Lastly, show the devil that he's a liar. The father of lies is defeated by truth-- that is the word of our testimony. This will require that you think of all the positive things that are happening in your life. I know, who wants to think of the positive when they're moping?? I don't. But, in order for me to come out of my funk & defeat, I had to pull some victories out of my memory bank. I decided to write down every encounter that I had this week that was contrary to how I was feeling. For example, if I wasn't feeling valued, I wrote down all the phone calls, emails, texts, etc. that I had received of people requesting my help, opinion, and expertise. They clearly valued me. If I was feeling fat (yes ladies, we all feel it), I wrote down the fact that I had actually lost 1.5 lbs during the week. If I was feeling unappreciated, I wrote down the instances that people thanked me for something that I had done or for just being me. At the end of it all, I had a journal page full of truths that outweighed the few lies that held me captive for a whole week.
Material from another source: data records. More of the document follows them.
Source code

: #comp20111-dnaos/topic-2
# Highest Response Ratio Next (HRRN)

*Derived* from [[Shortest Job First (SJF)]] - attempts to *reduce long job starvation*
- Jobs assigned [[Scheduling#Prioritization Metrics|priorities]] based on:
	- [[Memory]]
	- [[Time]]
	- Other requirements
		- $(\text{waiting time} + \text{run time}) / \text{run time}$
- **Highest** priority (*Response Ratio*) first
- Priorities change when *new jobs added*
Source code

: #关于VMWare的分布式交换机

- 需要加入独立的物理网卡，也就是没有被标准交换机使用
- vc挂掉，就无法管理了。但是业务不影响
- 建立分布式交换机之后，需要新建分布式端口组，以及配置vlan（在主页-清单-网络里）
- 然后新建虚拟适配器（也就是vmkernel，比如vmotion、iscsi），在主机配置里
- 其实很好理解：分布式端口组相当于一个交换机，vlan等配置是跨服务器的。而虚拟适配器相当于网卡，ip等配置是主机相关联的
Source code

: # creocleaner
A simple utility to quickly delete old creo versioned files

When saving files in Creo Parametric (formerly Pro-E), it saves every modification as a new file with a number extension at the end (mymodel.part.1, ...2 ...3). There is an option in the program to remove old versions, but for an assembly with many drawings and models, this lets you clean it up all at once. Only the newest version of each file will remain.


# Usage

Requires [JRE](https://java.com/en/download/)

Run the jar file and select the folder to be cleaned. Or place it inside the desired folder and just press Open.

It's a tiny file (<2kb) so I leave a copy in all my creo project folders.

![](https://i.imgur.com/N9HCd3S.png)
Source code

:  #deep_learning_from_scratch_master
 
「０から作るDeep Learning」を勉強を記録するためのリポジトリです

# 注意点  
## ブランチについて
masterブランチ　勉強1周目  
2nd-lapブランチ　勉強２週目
It's amazing how one lie or negative encounter can have us wound up and blinded to the hundreds of truths and positive encounters that we've had. Ironically, last Sunday's message was about just that. The Israelites complained and were wound up about being in the wilderness, forgetting that God had rescued them from slavery and the oppression the Egyptians. God had parted the sea for them, was a cloud by day and fire by night, and provided them with food to eat, but they couldn't see the victory in light of their perceived defeat. I wonder how many times we've been blinded by defeat? How many times have we missed out on what should have been a victory celebration for a pity party?
This week taught me that when life sucks, my perspective and words have to change. I have to practice patience and find the silver lining in things. Moreover, I learned that when life sucks, I have the power to change it. I possess the ability to break the bondage of defeat from my mind. And though everyday hasn't and won't be a sunshiny day, by George, my life really doesn't suck at all!